Healthy Relationships May Prevent Depression In Abuse Survivors, Study Says, Which Is More Proof Love Does The Body Good

Survivors of child abuse not only get off to a rough start, but also, because of that those rough earlier days, tend to struggle in many ways as they get older. But while the world may not always feel like their oyster, a new study has good news for these victims. According to research, healthy romantic relationships later in life will protect survivors of child abuse from depression.

The study out of Colorado State University in Fort Collins followed 485 young adults for 12 years to see how abuse in their formative years would evolve in regards to their relationships with people and their own ability to withstand depression. As lead author, Kimberly Henry, found, there’s “no evidence that maltreatment reduces the likelihood that an individual will be in a stable, satisfying intimate partner relationship.” Just further proof that healthy relationships really are good for the body.

As the research team dug deeper, they also found that while both survivors and non-survivors of abuse flourished best, depression-free, when in a stable relationship, the length of the relationship only came into play for the non-survivors. For example, adults who had been abused as children didn’t require a specific amount of time in a relationship before they reaped the benefits of them, whereas those who never experienced any maltreatment in their childhood needed longer relationships in order for them to be protected against any form of depression.
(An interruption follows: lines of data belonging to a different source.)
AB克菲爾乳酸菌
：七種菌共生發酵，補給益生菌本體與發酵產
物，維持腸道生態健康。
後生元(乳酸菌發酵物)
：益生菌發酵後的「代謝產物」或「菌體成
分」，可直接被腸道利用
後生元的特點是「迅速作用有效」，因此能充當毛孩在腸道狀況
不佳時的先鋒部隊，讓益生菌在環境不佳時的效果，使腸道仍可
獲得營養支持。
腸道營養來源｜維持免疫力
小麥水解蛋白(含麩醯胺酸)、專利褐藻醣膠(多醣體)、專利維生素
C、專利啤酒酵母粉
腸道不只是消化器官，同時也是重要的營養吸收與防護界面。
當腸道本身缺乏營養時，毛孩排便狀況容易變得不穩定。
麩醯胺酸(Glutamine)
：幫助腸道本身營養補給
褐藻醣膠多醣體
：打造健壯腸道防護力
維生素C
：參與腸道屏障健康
What this means is that despite their childhood abuse, these survivors are resilient, maybe even more so than non-survivors. They’re able to pick up the pieces and move forward, and are capable of being in loving relationships that keep them safe from possible future mental disorders. This isn’t to suggest that this is a guarantee for all adults of childhood abuse, but it does offer hope that romantic relationships can aid in recovery, rebuild trust, and can provide a place for healing. The study hopes to identity these survivors early on so they work with patients to find relationships, as a way to help them escape any more pain.